==== Dati mostrati ====

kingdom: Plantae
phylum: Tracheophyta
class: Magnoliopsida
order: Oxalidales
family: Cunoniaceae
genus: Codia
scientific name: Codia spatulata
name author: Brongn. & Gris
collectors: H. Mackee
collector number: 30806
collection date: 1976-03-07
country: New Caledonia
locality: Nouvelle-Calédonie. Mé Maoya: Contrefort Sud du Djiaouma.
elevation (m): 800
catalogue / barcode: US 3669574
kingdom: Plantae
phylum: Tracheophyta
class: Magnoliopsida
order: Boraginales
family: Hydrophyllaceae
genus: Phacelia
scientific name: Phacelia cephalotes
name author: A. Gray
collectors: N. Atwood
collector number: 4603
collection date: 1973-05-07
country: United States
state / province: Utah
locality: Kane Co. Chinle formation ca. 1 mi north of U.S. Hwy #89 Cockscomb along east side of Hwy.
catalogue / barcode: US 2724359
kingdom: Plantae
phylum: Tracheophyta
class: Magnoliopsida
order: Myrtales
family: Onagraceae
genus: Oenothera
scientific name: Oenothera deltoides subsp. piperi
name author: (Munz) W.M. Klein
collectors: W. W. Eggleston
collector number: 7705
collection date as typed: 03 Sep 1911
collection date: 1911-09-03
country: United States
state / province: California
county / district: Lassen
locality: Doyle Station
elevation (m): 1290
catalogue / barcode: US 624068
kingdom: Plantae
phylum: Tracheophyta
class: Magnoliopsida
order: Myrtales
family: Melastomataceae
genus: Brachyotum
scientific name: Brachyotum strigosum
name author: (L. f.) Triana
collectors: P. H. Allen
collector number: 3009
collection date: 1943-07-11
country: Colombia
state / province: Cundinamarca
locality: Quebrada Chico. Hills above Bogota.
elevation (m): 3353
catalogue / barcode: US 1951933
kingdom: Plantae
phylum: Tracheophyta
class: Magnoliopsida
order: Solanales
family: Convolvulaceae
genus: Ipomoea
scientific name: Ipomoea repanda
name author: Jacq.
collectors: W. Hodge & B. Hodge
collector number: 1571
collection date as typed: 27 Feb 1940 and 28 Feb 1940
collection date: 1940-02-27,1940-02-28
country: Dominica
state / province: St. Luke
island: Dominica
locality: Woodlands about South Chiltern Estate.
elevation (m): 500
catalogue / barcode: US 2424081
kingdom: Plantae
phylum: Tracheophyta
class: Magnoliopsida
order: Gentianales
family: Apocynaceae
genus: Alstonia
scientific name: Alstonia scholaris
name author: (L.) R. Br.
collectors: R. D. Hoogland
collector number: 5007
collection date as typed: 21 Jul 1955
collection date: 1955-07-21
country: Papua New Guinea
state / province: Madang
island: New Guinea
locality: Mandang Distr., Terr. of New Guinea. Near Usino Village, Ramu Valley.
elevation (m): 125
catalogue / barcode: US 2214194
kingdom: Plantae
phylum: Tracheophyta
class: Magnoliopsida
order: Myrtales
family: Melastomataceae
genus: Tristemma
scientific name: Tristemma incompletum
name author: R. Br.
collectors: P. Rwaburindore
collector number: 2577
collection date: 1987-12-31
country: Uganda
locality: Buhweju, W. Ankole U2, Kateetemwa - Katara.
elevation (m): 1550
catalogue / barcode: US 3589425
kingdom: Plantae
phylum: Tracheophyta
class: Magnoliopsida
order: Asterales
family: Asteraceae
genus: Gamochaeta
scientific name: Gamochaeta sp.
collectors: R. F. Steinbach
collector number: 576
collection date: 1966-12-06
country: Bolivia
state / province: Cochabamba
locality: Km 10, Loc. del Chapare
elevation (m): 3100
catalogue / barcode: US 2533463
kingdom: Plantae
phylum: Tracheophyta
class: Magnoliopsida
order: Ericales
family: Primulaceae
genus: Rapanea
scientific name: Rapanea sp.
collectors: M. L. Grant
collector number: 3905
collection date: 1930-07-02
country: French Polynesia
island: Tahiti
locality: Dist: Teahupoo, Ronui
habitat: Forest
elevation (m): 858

====

Sfida.
Per favore, cita parola per parola tutte le righe dell'elenco qui sopra, dalla prima all'ultima.

Risposta scritta.
kingdom: Plantae
phylum: Tracheophyta
class: Magnoliopsida
order: Oxalidales
family: Cunoniaceae
genus: Codia
scientific name: Codia spatulata
name author: Brongn. & Gris
collectors: H. Mackee
collector number: 30806
collection date: 1976-03-07
country: New Caledonia
locality: Nouvelle-Calédonie. Mé Maoya: Contrefort Sud du Djiaouma.
elevation (m): 800
catalogue / barcode: US 3669574
kingdom: Plantae
phylum: Tracheophyta
class: Magnoliopsida
order: Boraginales
family: Hydrophyllaceae
genus: Phacelia
scientific name: Phacelia cephalotes
name author: A. Gray
collectors: N. Atwood
collector number: 4603
collection date: 1973-05-07
country: United States
state / province: Utah
locality: Kane Co. Chinle formation ca. 1 mi north of U.S. Hwy #89 Cockscomb along east side of Hwy.
catalogue / barcode: US 2724359
kingdom: Plantae
phylum: Tracheophyta
class: Magnoliopsida
order: Myrtales
family: Onagraceae
genus: Oenothera
scientific name: Oenothera deltoides subsp. piperi
name author: (Munz) W.M. Klein
collectors: W. W. Eggleston
collector number: 7705
collection date as typed: 03 Sep 1911
collection date: 1911-09-03
country: United States
state / province: California
county / district: Lassen
locality: Doyle Station
elevation (m): 1290
catalogue / barcode: US 624068
kingdom: Plantae
phylum: Tracheophyta
class: Magnoliopsida
order: Myrtales
family: Melastomataceae
genus: Brachyotum
scientific name: Brachyotum strigosum
name author: (L. f.) Triana
collectors: P. H. Allen
collector number: 3009
collection date: 1943-07-11
country: Colombia
state / province: Cundinamarca
locality: Quebrada Chico. Hills above Bogota.
elevation (m): 3353
catalogue / barcode: US 1951933
kingdom: Plantae
phylum: Tracheophyta
class: Magnoliopsida
order: Solanales
family: Convolvulaceae
genus: Ipomoea
scientific name: Ipomoea repanda
name author: Jacq.
collectors: W. Hodge & B. Hodge
collector number: 1571
collection date as typed: 27 Feb 1940 and 28 Feb 1940
collection date: 1940-02-27,1940-02-28
country: Dominica
state / province: St. Luke
island: Dominica
locality: Woodlands about South Chiltern Estate.
elevation (m): 500
catalogue / barcode: US 2424081
kingdom: Plantae
phylum: Tracheophyta
class: Magnoliopsida
order: Gentianales
family: Apocynaceae
genus: Alstonia
scientific name: Alstonia scholaris
name author: (L.) R. Br.
collectors: R. D. Hoogland
collector number: 5007
collection date as typed: 21 Jul 1955
collection date: 1955-07-21
country: Papua New Guinea
state / province: Madang
island: New Guinea
locality: Mandang Distr., Terr. of New Guinea. Near Usino Village, Ramu Valley.
elevation (m): 125
catalogue / barcode: US 2214194
kingdom: Plantae
phylum: Tracheophyta
class: Magnoliopsida
order: Myrtales
family: Melastomataceae
genus: Tristemma
scientific name: Tristemma incompletum
name author: R. Br.
collectors: P. Rwaburindore
collector number: 2577
collection date: 1987-12-31
country: Uganda
locality: Buhweju, W. Ankole U2, Kateetemwa - Katara.
elevation (m): 1550
catalogue / barcode: US 3589425
kingdom: Plantae
phylum: Tracheophyta
class: Magnoliopsida
order: Asterales
family: Asteraceae
genus: Gamochaeta
scientific name: Gamochaeta sp.
collectors: R. F. Steinbach
collector number: 576
collection date: 1966-12-06
country: Bolivia
state / province: Cochabamba
locality: Km 10, Loc. del Chapare
elevation (m): 3100
catalogue / barcode: US 2533463
kingdom: Plantae
phylum: Tracheophyta
class: Magnoliopsida
order: Ericales
family: Primulaceae
genus: Rapanea
scientific name: Rapanea sp.
collectors: M. L. Grant
collector number: 3905
collection date: 1930-07-02
country: French Polynesia
island: Tahiti
locality: Dist: Teahupoo, Ronui
habitat: Forest
elevation (m): 858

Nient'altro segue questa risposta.